Espectador assíduo desse tipo de produção, ele conta que já assistiu “A Usurpadora” oito vezes. As novelas estreladas por Thalia, que fizeram sucesso no Brasil nos anos 1990, também já foram vistas novamente por ele, que terminou recentemente de assistir “Maria do Bairro” e “Marimar”.
Caras e Bocas
A forma mais teatralizada de atuação é outro ponto que pode chamar atenção nessas novelas. “São muitas caras e bocas. As vilãs, por exemplo, não precisam ser apenas más, elas têm que parecer más”, pontua. Ele destaca, inclusive, que esse próprio formato acaba fazendo com que as novelas ganhem a internet através dos memes. Risadas, expressões e frases maldosas da vilã Paola Bracho, por exemplo, continuam sendo utilizadas aos montes até hoje nas redes sociais.
Os memes, inclusive, são outro fator que pode contribuir para o sucesso dessas produções – principalmente para a renovação do público. “As pessoas podem querer assistir a novela que gerou o meme da Paola dando risada, o meme dela dizendo que os mortos não falam e, agora, com o streaming elas estão ali disponíveis para serem consumidas”, observa.
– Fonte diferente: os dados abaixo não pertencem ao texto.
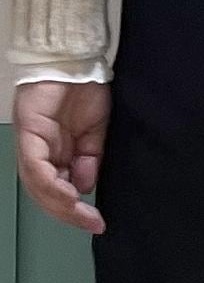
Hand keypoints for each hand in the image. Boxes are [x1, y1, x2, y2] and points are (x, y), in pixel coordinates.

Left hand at [13, 80, 110, 233]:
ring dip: (60, 204)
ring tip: (81, 212)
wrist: (78, 60)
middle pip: (45, 195)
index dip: (75, 211)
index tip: (97, 222)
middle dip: (68, 214)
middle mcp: (39, 154)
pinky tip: (69, 193)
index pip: (58, 191)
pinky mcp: (27, 136)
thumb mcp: (95, 131)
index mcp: (55, 154)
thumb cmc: (86, 90)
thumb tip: (85, 187)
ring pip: (37, 188)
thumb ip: (89, 159)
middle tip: (92, 223)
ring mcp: (31, 146)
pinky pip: (35, 168)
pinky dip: (51, 185)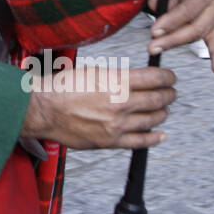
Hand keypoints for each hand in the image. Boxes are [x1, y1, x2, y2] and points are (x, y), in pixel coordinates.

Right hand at [20, 65, 176, 149]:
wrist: (43, 109)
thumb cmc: (63, 88)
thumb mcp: (94, 71)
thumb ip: (119, 77)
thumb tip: (138, 79)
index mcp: (116, 82)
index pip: (155, 78)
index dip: (168, 77)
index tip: (170, 78)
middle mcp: (120, 103)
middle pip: (158, 99)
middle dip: (168, 94)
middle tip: (170, 92)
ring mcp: (117, 124)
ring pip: (153, 119)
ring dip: (162, 113)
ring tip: (162, 109)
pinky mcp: (111, 141)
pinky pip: (141, 141)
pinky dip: (154, 137)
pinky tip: (160, 133)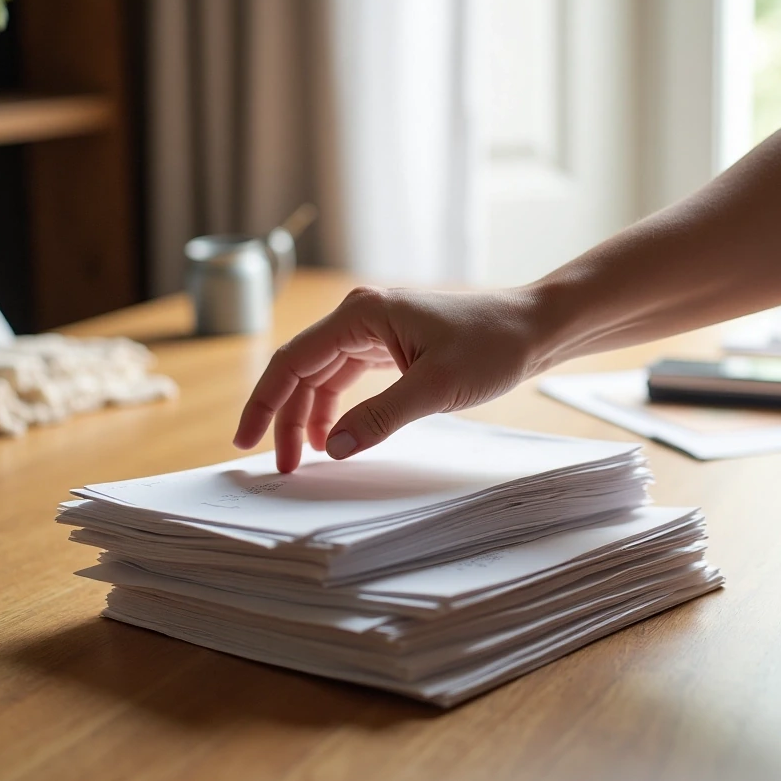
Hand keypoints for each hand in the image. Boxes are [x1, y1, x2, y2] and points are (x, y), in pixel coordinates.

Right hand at [233, 285, 545, 470]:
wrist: (534, 328)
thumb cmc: (493, 346)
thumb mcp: (436, 388)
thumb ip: (380, 417)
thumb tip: (335, 450)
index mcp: (362, 313)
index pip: (293, 359)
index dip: (265, 402)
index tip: (246, 441)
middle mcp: (361, 315)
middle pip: (303, 369)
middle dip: (287, 417)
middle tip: (283, 466)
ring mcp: (375, 328)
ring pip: (323, 375)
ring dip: (311, 415)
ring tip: (308, 458)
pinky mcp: (391, 343)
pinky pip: (347, 376)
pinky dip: (337, 406)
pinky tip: (337, 434)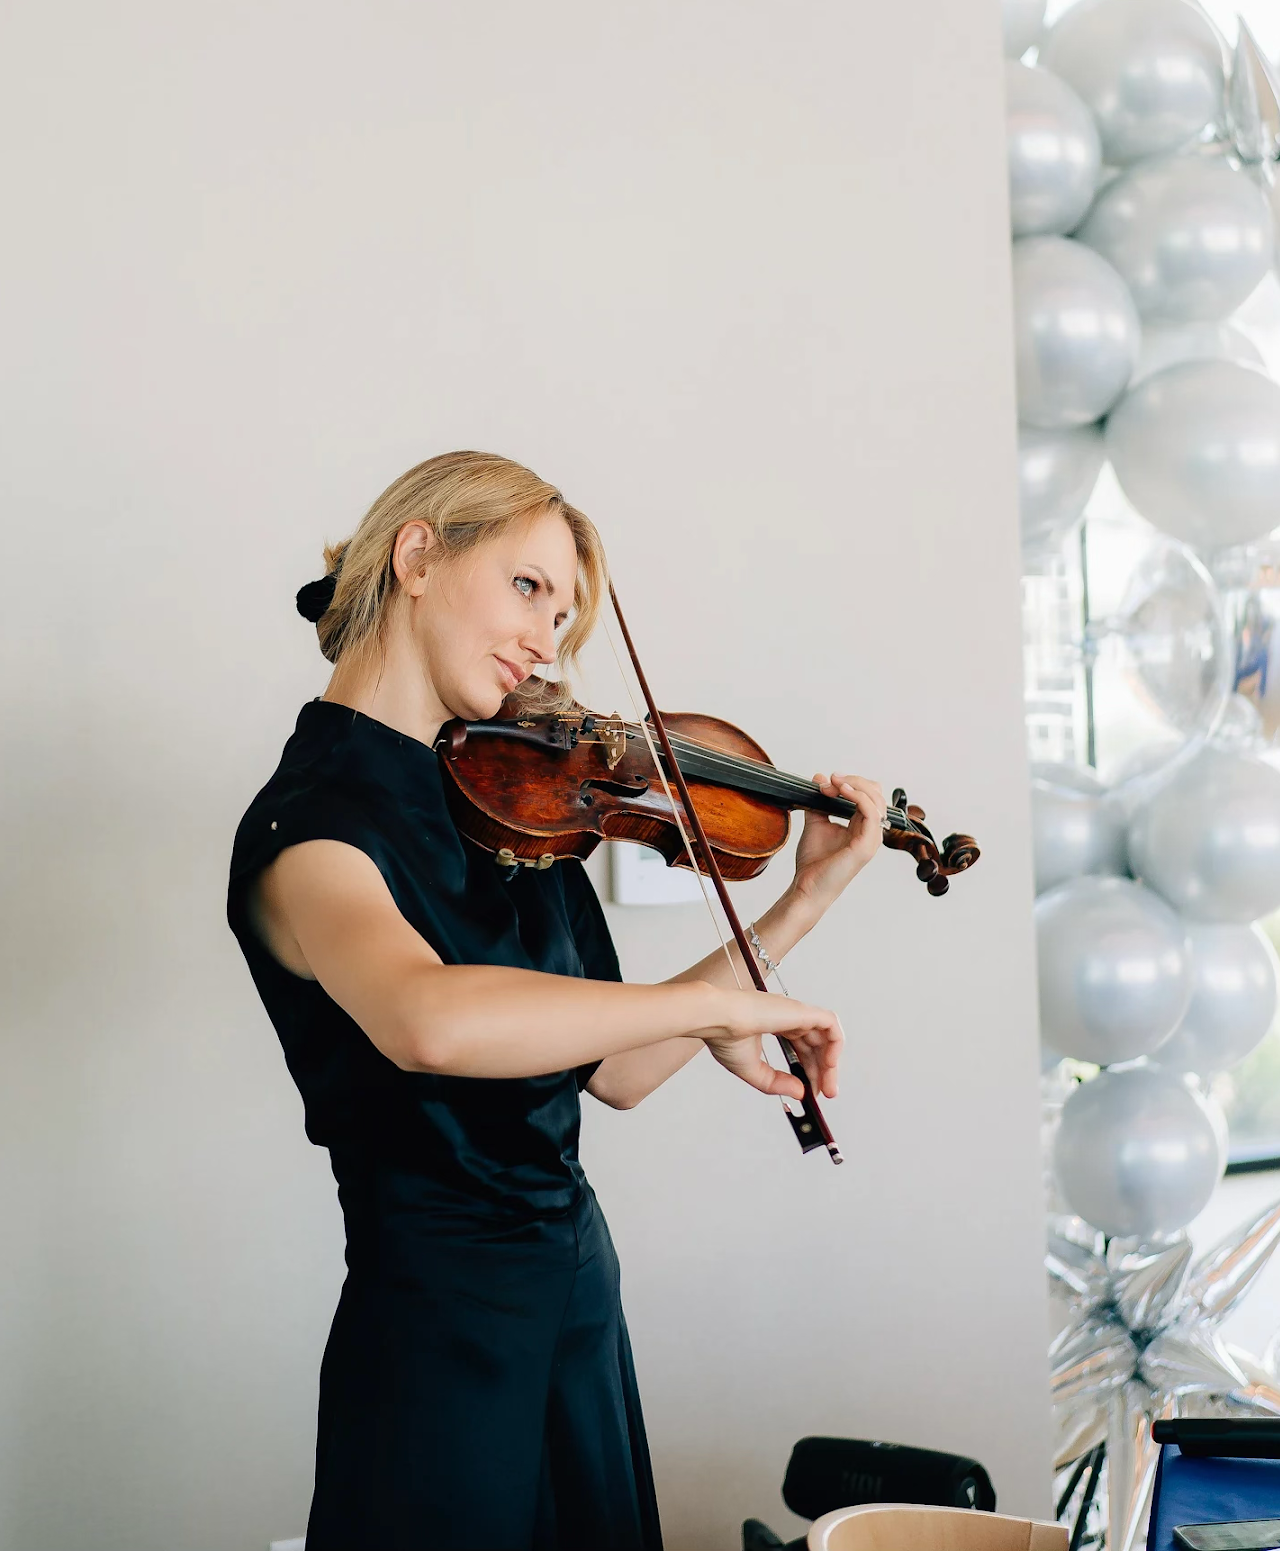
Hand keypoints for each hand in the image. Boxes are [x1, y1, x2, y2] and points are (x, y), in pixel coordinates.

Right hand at [692, 985, 842, 1102]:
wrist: (718, 1019)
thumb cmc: (724, 1036)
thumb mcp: (753, 1070)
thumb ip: (777, 1083)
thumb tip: (800, 1092)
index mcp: (775, 1025)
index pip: (801, 1047)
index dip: (809, 1069)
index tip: (811, 1091)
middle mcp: (788, 1017)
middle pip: (816, 1045)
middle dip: (822, 1071)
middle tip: (824, 1094)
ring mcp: (796, 1013)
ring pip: (826, 1036)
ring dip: (830, 1063)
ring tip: (828, 1086)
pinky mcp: (801, 1011)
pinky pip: (830, 1024)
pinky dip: (835, 1044)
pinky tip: (828, 1064)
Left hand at [790, 771, 885, 916]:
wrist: (806, 886)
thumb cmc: (814, 862)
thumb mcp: (816, 822)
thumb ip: (820, 801)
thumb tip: (820, 777)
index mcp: (862, 827)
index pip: (870, 795)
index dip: (851, 782)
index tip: (826, 781)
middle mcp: (871, 832)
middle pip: (877, 793)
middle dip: (853, 780)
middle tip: (829, 781)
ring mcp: (871, 839)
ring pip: (877, 799)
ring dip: (854, 785)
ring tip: (834, 784)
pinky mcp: (866, 845)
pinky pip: (871, 812)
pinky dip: (857, 796)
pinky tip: (841, 791)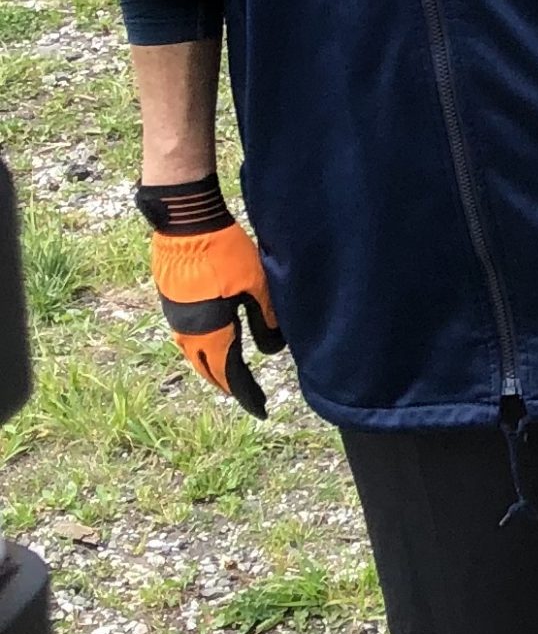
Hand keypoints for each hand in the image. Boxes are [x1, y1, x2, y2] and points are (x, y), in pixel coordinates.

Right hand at [149, 220, 285, 417]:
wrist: (186, 223)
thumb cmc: (224, 252)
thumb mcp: (256, 287)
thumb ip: (266, 320)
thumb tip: (273, 351)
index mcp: (211, 332)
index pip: (230, 374)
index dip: (247, 393)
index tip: (261, 410)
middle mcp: (188, 331)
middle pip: (208, 369)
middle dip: (227, 384)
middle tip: (245, 394)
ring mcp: (175, 316)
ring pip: (193, 354)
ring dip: (210, 367)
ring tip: (226, 372)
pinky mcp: (169, 300)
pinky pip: (185, 335)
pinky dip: (200, 347)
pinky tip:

A duração mais curta dos capítulos também contribui para que essas produções conquistem o público, principalmente se levarmos em consideração a própria forma de consumo de entretenimento atual. “As novelas possuem menos capítulos e eles não chegam a 40 minutos, então acabam funcionando na lógica do consumo por maratonas, em que muitos episódios são vistos no mesmo dia”.
Fãs fiéis
Não podemos esquecer, ainda, que essas produções já tem um público cativo e eles também continuam acompanhando as novelas – onde quer que elas estejam passando. “Algumas dessas novelas conseguiram, quando foram exibidas no SBT, alcançar uma audiência diferente das novelas da Globo. Elas conquistaram uma legião de fãs”, observa Maximiano.
Esse é o caso de Maíla Ambrósio, de 26 anos. Mestranda em educação, ela conta que assiste novelas desde a infância, junto da mãe. “Desde criança sempre acompanhei, tanto que hoje sou grande fã de novelas”, diz ela, citando “A Usurpadora” como sua favorita. “São produções que foram parte importante da nossa história”, pontua.
Essa relação com a história também corrobora com o retorno exitoso dessas produções. “A chegada dessas novelas ao streaming é uma aposta na nostalgia. Já que são novelas antigas, que a gente assistiu. Além disso, elas experimentam também o boom do consumo de audiovisual durante a pandemia”, afirma o pesquisador.
Quem também credita a nostalgia para o sucesso dessas produções é a jornalista e professora de comunicação da Uni BH, Carol Braga. “Essas novelas caem como uma luva no streaming, porque foram lançadas nos anos 1990. Você vai nessa onda nostálgica da vida”, explica.
Além disso, ela vê esse tipo de produção como algo que pode ser chamado de “conteúdo de conforto”. “Elas têm um padrão de produção que fica até engraçado. As pessoas veem como um divertimento, como aquele momento de descompressão sem grandes exigências intelectuais. É algo para se divertir, para lembrar de uma época passada da vida”, diz.